Institute for Regenerative Medicine, Shanghai East Hospital, Shanghai Key Laboratory of Signaling and Disease Research, Frontier Science Center for Stem Cell Research, School of Life Science and Technology, Tongji University, Shanghai 200092, China.
School of Mathematics and Statistics, Shandong University at Weihai, Weihai 264209, China.
Bioinformatics. 2021 Nov 5;37(21):3774-3780. doi: 10.1093/bioinformatics/btab488.
The increasing amount of time-series single-cell RNA sequencing (scRNA-seq) data raises the key issue of connecting cell states (i.e. cell clusters or cell types) to obtain the continuous temporal dynamics of transcription, which can highlight the unified biological mechanisms involved in cell state transitions. However, most existing trajectory methods are specifically designed for individual cells, so they can hardly meet the needs of accurately inferring the trajectory topology of the cell state, which usually contains cells assigned to different branches.

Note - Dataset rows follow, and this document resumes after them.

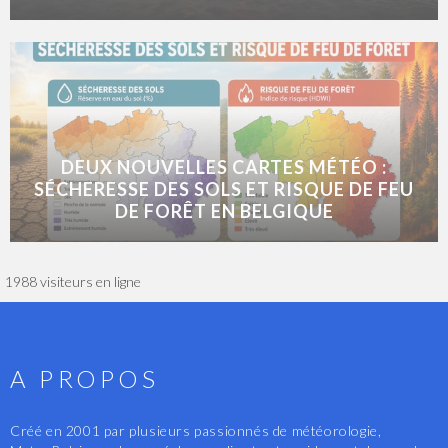
DEUX NOUVELLES CARTES MÉTÉO :
SÉCHERESSE DES SOLS ET RISQUE DE FEU
DE FORÊT EN BELGIQUE
1988 visiteurs en ligne
A PROPOS
Créé en 2001 par plusieurs passionnés de météorologie,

Here, we present CStreet, a computed Cell State trajectory inference method for time-series scRNA-seq data. It uses time-series information to construct the k-nearest neighbor connections between cells within each time point and between adjacent time points. Then, CStreet estimates the connection probabilities of the cell states and visualizes the trajectory, which may include multiple starting points and paths, using a force-directed graph. By comparing the performance of CStreet with that of six commonly used cell state trajectory reconstruction methods on simulated data and real data, we demonstrate the high accuracy and high tolerance of CStreet.

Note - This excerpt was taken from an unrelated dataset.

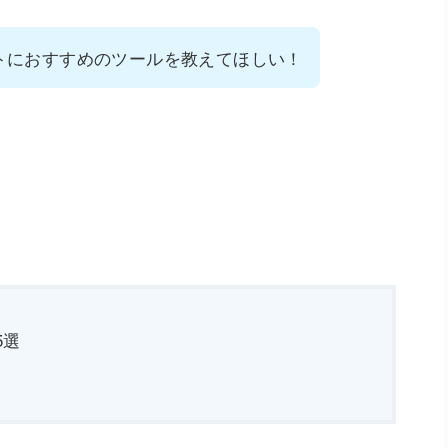
トにおすすめのツールを教えてほしい！
5選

CStreet is written in Python and freely available on the web at https://github.com/TongjiZhanglab/CStreet and https://doi.org/10.5281/zenodo.4483205.
Supplementary data are available at Bioinformatics online.

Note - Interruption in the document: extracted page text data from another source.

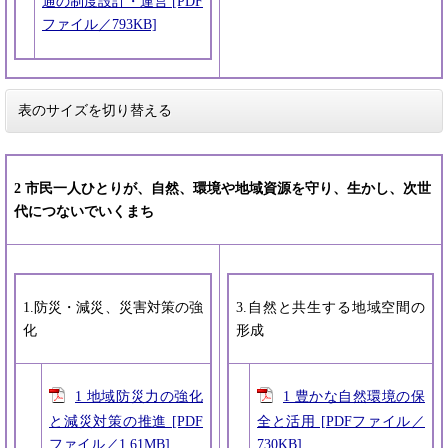
通の制度設計・運営 [PDF
ファイル／793KB]
表のサイズを切り替える
2 市民一人ひとりが、自然、環境や地域資源を守り、生かし、次世
代につないでいくまち
1.防災・減災、災害対策の強
3.自然と共生する地域空間の
化
形成
1 地域防災力の強化
1 豊かな自然環境の保
と減災対策の推進 [PDF
全と活用 [PDFファイル／
ファイル／1.61MB]
730KB]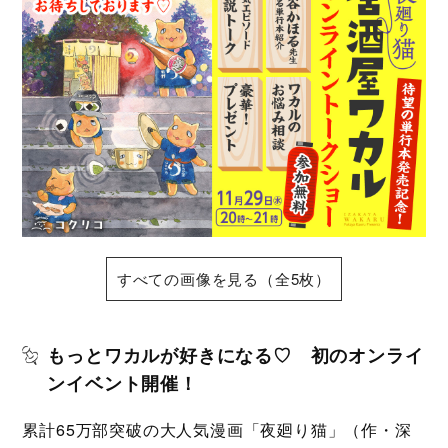
すべての画像を見る（全5枚）
もっとワカルが好きになる♡ 初のオンライ
ンイベント開催！
累計65万部突破の大人気漫画「夜廻り猫」（作・深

越来越多的时间序列单细胞 RNA 测序(scRNA-seq)数据提出了一个关键问题,即如何将细胞状态(即细胞簇或细胞类型)联系起来,以获得转录的连续时间动态,这可以突出涉及细胞状态转变的统一生物学机制。然而,大多数现有的轨迹方法都是专门为单个细胞设计的,因此很难满足准确推断细胞状态轨迹拓扑结构的需求,而细胞状态轨迹拓扑结构通常包含分配给不同分支的细胞。
在这里,我们提出了 CStreet,这是一种用于时间序列 scRNA-seq 数据的计算细胞状态轨迹推断方法。它使用时间序列信息来构建每个时间点内和相邻时间点之间细胞之间的 k-最近邻连接。然后,CStreet 使用力导向图估计细胞状态的连接概率,并可视化轨迹,该轨迹可能包括多个起点和路径。通过将 CStreet 的性能与六种常用的细胞状态轨迹重建方法在模拟数据和真实数据上的性能进行比较,我们证明了 CStreet 的高精度和高容忍度。
CStreet 是用 Python 编写的,可在以下网址免费获得:https://github.com/TongjiZhanglab/CStreet 和 https://doi.org/10.5281/zenodo.4483205。
补充数据可在生物信息学在线获得。